= Terry Isaac =

American artist (1958–2019)

Terry Isaac (September 24, 1958 – July 16, 2019) was an American painter from Salem, Oregon who was known for his realism paintings of wildlife. In 2007, he moved to Canada.

His work has been exhibited at the Leigh Yawkey Woodson Art Museum and the Saint George Art Museum. In 1998, he was named "Artist of the Year" Florida Wildlife Expo and Pacific Rim Wildlife Art Show. In 1999 he was named Friend of the National Zoo "Artist of the Year" and was named Special Guest Artist at the Southeastern Wildlife Expo in 2000. He was commissioned to create 14 renderings for the Audubon Bird Handbook, and was the author of Painting the Drama of Wildlife Step by Step. His work is included in the books Painting Birds Step by Step, The Best of Wildlife Art, and More Wildlife Painting Techniques of Modern Masters.

Isaac was hired as a visual consultant to create the concept art for the main character in the Disney movie Dinosaur because the producer's wanted characters rendered in a realistic way.

==Life and career==

Terry Isaac grew up in the Willamette Valley of Oregon, and it is there that he began working with wildlife. Drawing inspiration from his own backyard and from the captivating vistas of the Northwest, he began to create dramatic wildlife art. He later called Penticton, British Columbia, Canada home. Since moving, he continued to create paintings capturing unique characteristics of wildlife and their habitats. Terry travelled around the world to capture images, but his main painting focus continued to be on North American birds and mammals. Isaac painted predominantly in acrylics and particularly admired the art of the nineteenth century painters Thomas Moran and Albert Bierstadt, who painted the dramatic light and landscapes of the west.

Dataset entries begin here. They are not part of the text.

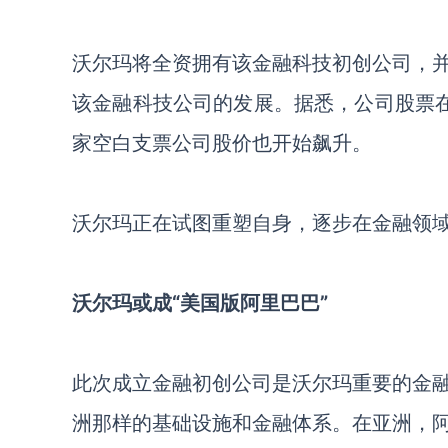
沃尔玛将全资拥有该金融科技初创公司，
该金融科技公司的发展。据悉，公司股票
家空白支票公司股价也开始飙升。
沃尔玛正在试图重塑自身，逐步在金融领
沃尔玛或成
“美国版阿里巴巴”
此次成立金融初创公司是沃尔玛重要的金
洲那样的基础设施和金融体系。在亚洲，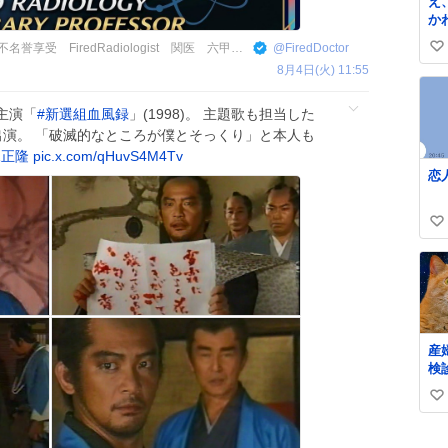
え
か
ン
寺田次郎 JiroTerada 放射線科不名誉享受 FiredRadiologist 関医 六甲学院
@
FiredDoctor
い
う
8月4日(火) 11:55
い
ね
主演「
#
新選組血風録
」(1998)。 主題歌も担当した
数
出演。 「破滅的なところが僕とそっくり」と本人も
尾正隆
pic.x.com/qHuvS4M4Tv
恋
い
い
ね
数
産
検
や赤
い
定2
を
い
る
ね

Terry's formal art began with an interest in animation and drawing cartoons, with an intent on working for Disney. After art college, he was interested in children's book illustration but soon re-discovered his childhood passion for wildlife. Since the mid 1980s, he created realistic wildlife art with a focus on particularity and dramatic light. He incorporated large panoramas as well as close-up views, with subjects ranging from whales to hummingbirds.

During his professional career as an artist Terry Isaac was placed in 12 stamp and print competitions, been commissioned to create for the Audubon Society handbooks and hired to develop the main character, Aladar, in a Walt Disney production. His works are housed in prominent permanent collections such as Leigh Yawkey Woodson Art Museum, Bennington Center For The Arts, American Airlines, First National Bank of South Africa and in many private and corporate collections around the world. His paintings have appeared for sale and re-sale at Christies Auction House, London, England.

Isaac participated in several important art competitions, including the Society of Animal Artists and the Artists for Conservation annual exhibitions and Leigh Yawkey Woodson Art Museum's prestigious Birds in Art exhibition, in which his art will have been featured 14 times. Besides painting, Isaac was a casual singer-songwriter of folk rock and soft rock music. It was his dream to have a song written by him on the radio.

Isaac was also a teacher and his approach to painting was outlined in his own book Painting the Drama of Wildlife, Step by Step now in its second edition. The book's success led to the creation of a DVD, Painting Wildlife in Acrylic as well as featured in several other books. Terry taught annual workshops, with students attending from all over the world.

Demand for Terry's originals has remained high, partly due to the fact that his technique of painting and the detail which he captured meant that he painted relatively few paintings per year. Terry's work was published by Mill Pond Press for almost 20 years, and many of his limited edition prints are sold out. Terry was a self-published artist, who strove to create works of art for collectors and only printed a select number of his paintings with very small edition sizes.

Terry Isaac held his own gallery and framing shop among the vineyards and orchards on the South Okanagan's "Naramata Bench". There he gave workshops on painting techniques throughout the year. Although Isaac received a formal art education, graduating with honours, he believed his best training came from being outdoors and from studying the work of his favourite wildlife artists.

Isaac was married to Connie Toland from 1980 to 2003; they had one daughter together. Later at a workshop in Canada, he met and married Kathleen Jagger. He had two sons and a stepson with Kathleen.

Isaac died unexpectedly from a heart attack in Penticton in 2019. He was sixty years old.